Sometimes, the phrases that change our lives don’t arrive with fireworks. They slip in quietly, almost unnoticed, and then begin to reshape everything.
For me, one of those phrases is three simple words in Latin: Veritas et Gratia. Truth and Grace.
I first fell in love with the Latin language during my early years homeschooling our children. As we explored classical education together, I discovered how ancient phrases and prayers hold an enduring kind of beauty.
Latin began showing up everywhere—in the liturgies I was drawn to, the theological texts I devoured, and even the margin notes of books that helped reshape my inner life.
But this phrase—Veritas et Gratia—has stayed with me for reasons far deeper than aesthetics. It’s become an anchor for the way I live, parent, write, and walk with God.
The first time I heard someone speak of truth and grace together—without using them as opposites—was in a book that profoundly changed my life.
Dr. Henry Cloud’s Changes That Heal introduced me to a God who doesn’t just call us to truth, but who meets us in grace.
He wrote:
"Grace is the first ingredient necessary for growing up in the image of God. Grace is unbroken, uninterrupted, unearned, accepting relationship... Grace, then, is the relational aspect of God's character.

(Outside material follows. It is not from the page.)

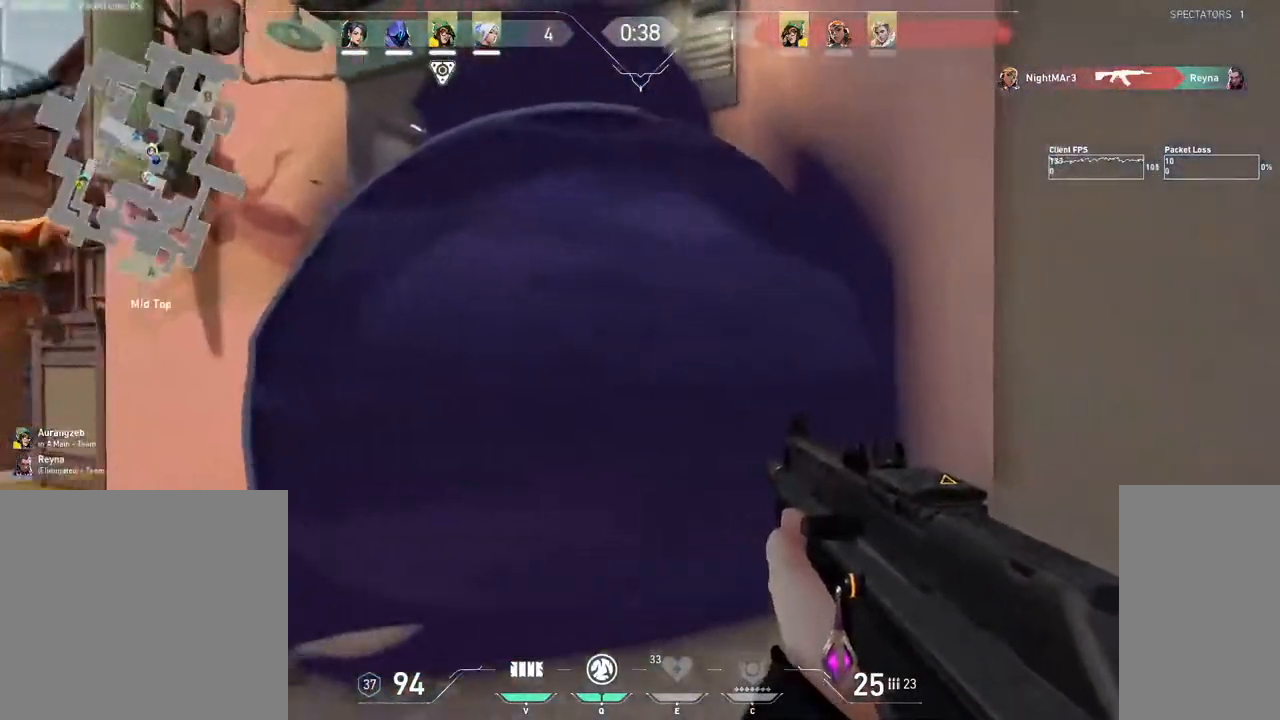
{"keys": ["a", "w"], "mouse": [], "events": [[450, "a", "down"]]}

Truth is the second ingredient necessary...truth is the structural aspect of [God's] character. Truth is the skeleton life hangs upon; it adds shape to everything in the universe. God's truth leads us to what is real, to what is accurate.”
It was one of those moments where something inside me cracked open.
After years in a faith culture shaped by legalism, performance, and fear, I began to see the possibility of something softer—and truer.
Not a weaker faith. A more whole one.
Veritas et Gratia: Lived Out
Truth has always mattered to me. (INTJ, anyone?) But grace—grace was the piece I didn’t know I needed. The piece I was missing.
I had been trying (for decades) to survive on principles without Presence.
Now, years later, I find myself writing (and living) in the tension between both.
Truth and grace.
Conviction and compassion.
Holy grounding and holy gentleness.
So when I needed a phrase to quietly mark my writing—something that could hold all of this—I chose Veritas et Gratia.
Because I believe your story, like mine, deserves both.
Recommended Reading
If you’ve never read Changes That Heal by Dr. Henry Cloud, I highly recommend it—especially if you’re navigating religious deconstruction, emotional healing, or learning to let go of old wounds.
📚 Changes That Heal – Dr. Henry Cloud (Amazon)
Remember this:
You are loved. You are being led.
And there is no contradiction in being both grounded in truth and held by grace.